USDA Certified Organic Foods
The U.S. Department of Agriculture (USDA) launched its National Organic Program (NOP) in 1990 to provide guidelines for food producers who grow and raise organic certified products (you can tell who's made the cut by looking for the words "USDA Certified Organic" on the label of the food you buy). Under these guidelines, farmers can't use most synthetic pesticides or many kinds of fertilizers that can prove harmful to people and the environment, like sewage sludge. To produce certified organic goods, they also can't genetically modify or irradiate their products. A USDA "100 percent organic" seal means all of the ingredients in the product you're buying were produced under NOP guidelines. A USDA "organic" seal means that 95 percent or more of the ingredients are organic by USDA standards.
It can be hard to justify paying extra to help the Earth, even during good economic times (let alone when grocery store prices are sky high). Still, you can probably afford to buy at least one or two food items from the market that are more environmentally friendly.

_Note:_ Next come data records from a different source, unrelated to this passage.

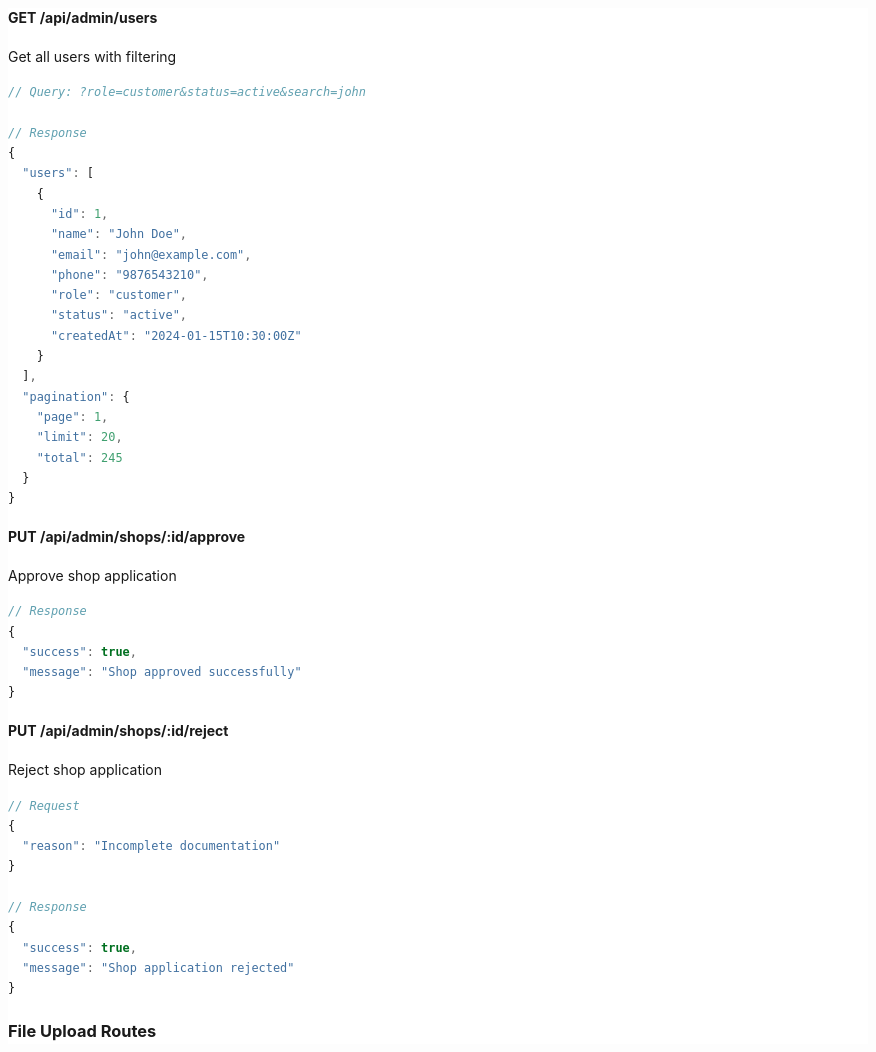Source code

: #### GET /api/admin/users
Get all users with filtering
```javascript
// Query: ?role=customer&status=active&search=john

// Response
{
  "users": [
    {
      "id": 1,
      "name": "John Doe",
      "email": "john@example.com",
      "phone": "9876543210",
      "role": "customer",
      "status": "active",
      "createdAt": "2024-01-15T10:30:00Z"
    }
  ],
  "pagination": {
    "page": 1,
    "limit": 20,
    "total": 245
  }
}
```

#### PUT /api/admin/shops/:id/approve
Approve shop application
```javascript
// Response
{
  "success": true,
  "message": "Shop approved successfully"
}
```

#### PUT /api/admin/shops/:id/reject
Reject shop application
```javascript
// Request
{
  "reason": "Incomplete documentation"
}

// Response
{
  "success": true,
  "message": "Shop application rejected"
}
```

### File Upload Routes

Just paying attention to the labels of the products you buy can lead you in the right direction. Logos that credit an item as being organic tell you that you're buying a product that helps sustain the planet.
Organic foods are better for the environment because their production doesn't demand the use of cheap but harmful chemicals. Synthetic pesticides and fertilizers have long shelf lives and can be reintroduced into the environment after their application. For example, excess fertilizer can be carried as runoff to watersheds when it rains, affecting the water quality in surrounding areas.